While the breadth of Ratzinger’s thought touches on the full range of theology, and other disciplines besides, his key contributions – where the foundation was most threatened – were the place of sacred scripture, the correct interpretation of Vatican II, and the liturgy.
By the time Ratzinger was ordained in 1951, several generations of biblical scholarship – while making great scientific advances – had begun to erode the central and sacred role of the Bible in the life of the Church. Advances in biblical archaeology, study of ancient languages and literary criticism had produced remarkable new understandings of the biblical texts. Scripture scholarship, though, had slipped away from theology and become something akin to classics, as if the Bible were Greek epic poetry or Latin rhetoric.

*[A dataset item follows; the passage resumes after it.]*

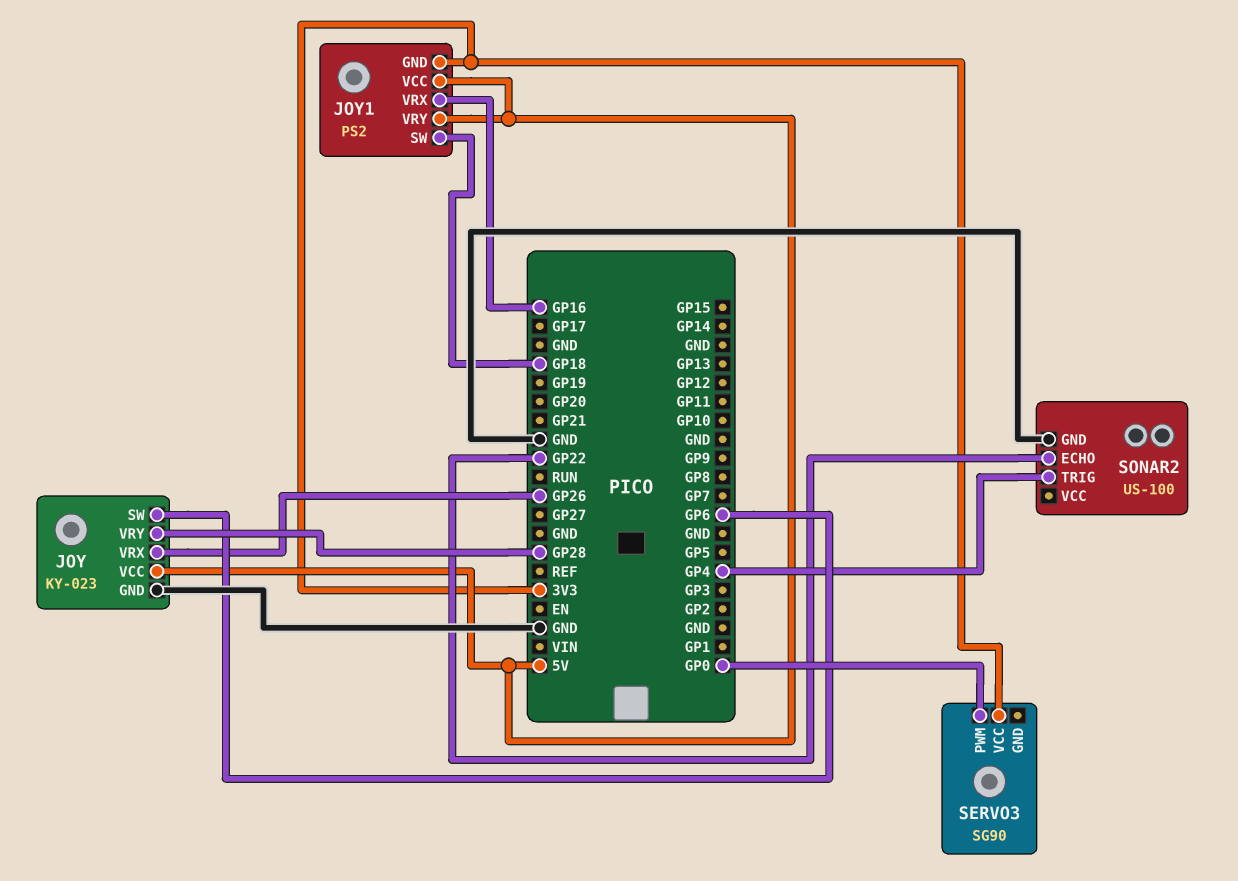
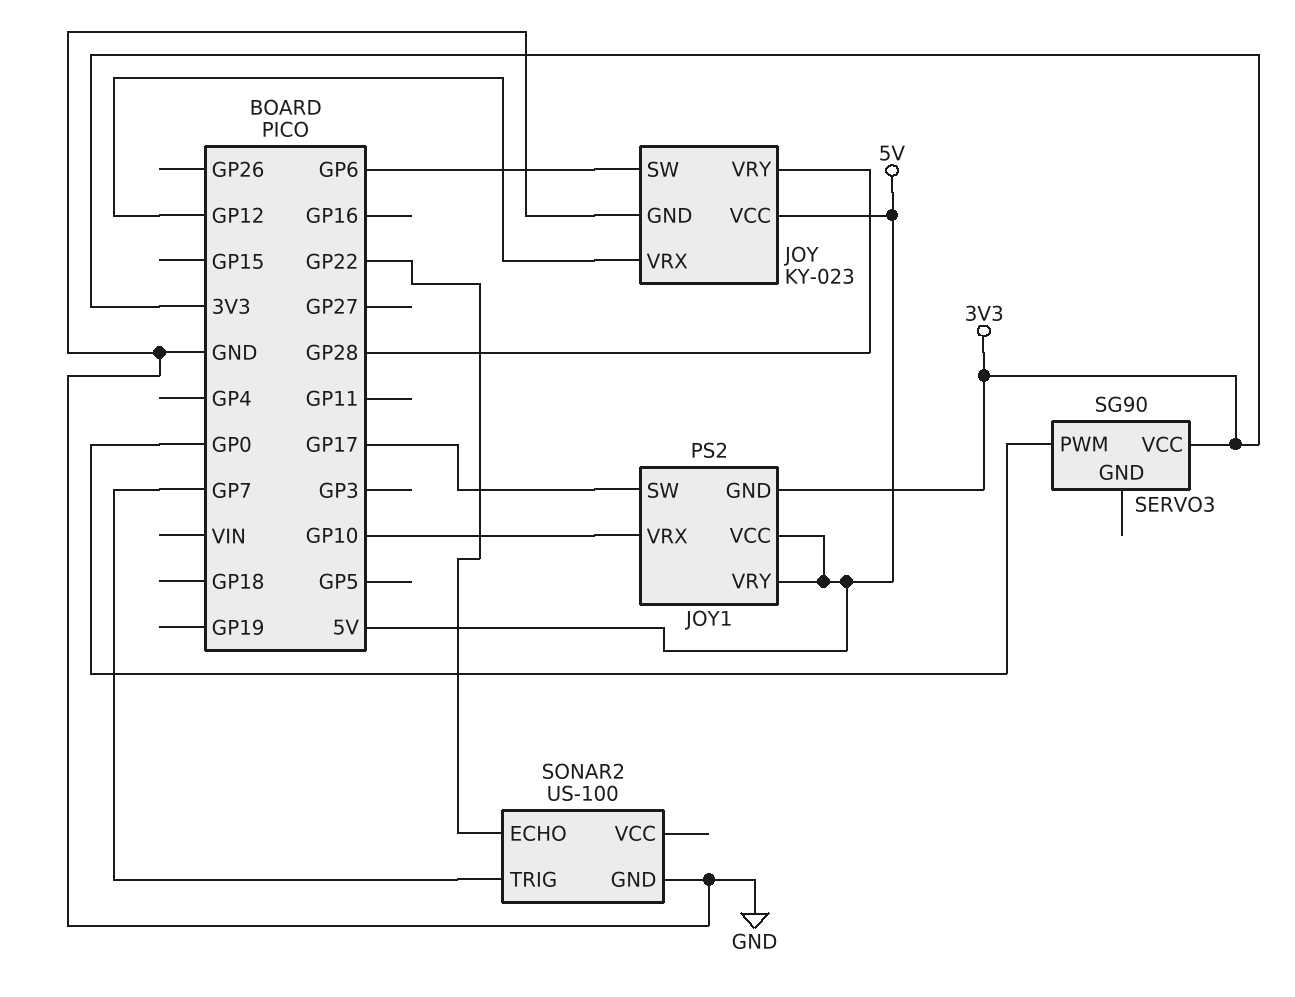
JOY pin VRX: GP26 -> GP12
JOY1 pin SW: GP18 -> GP17
JOY1 pin VRX: GP16 -> GP10
SONAR2 pin TRIG: GP4 -> GP7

Ratzinger accepted all that was good in the new methods, but insisted that if the scriptures were to have any relevance for today, they had to be read in light of the faith, to be read as divine revelation received and lived by the Church. Biblical scholarship that, for example, tried to get to the “real” text behind centuries of patristic reflection, was treating the text as something separate from the people it was addressed to – the Church.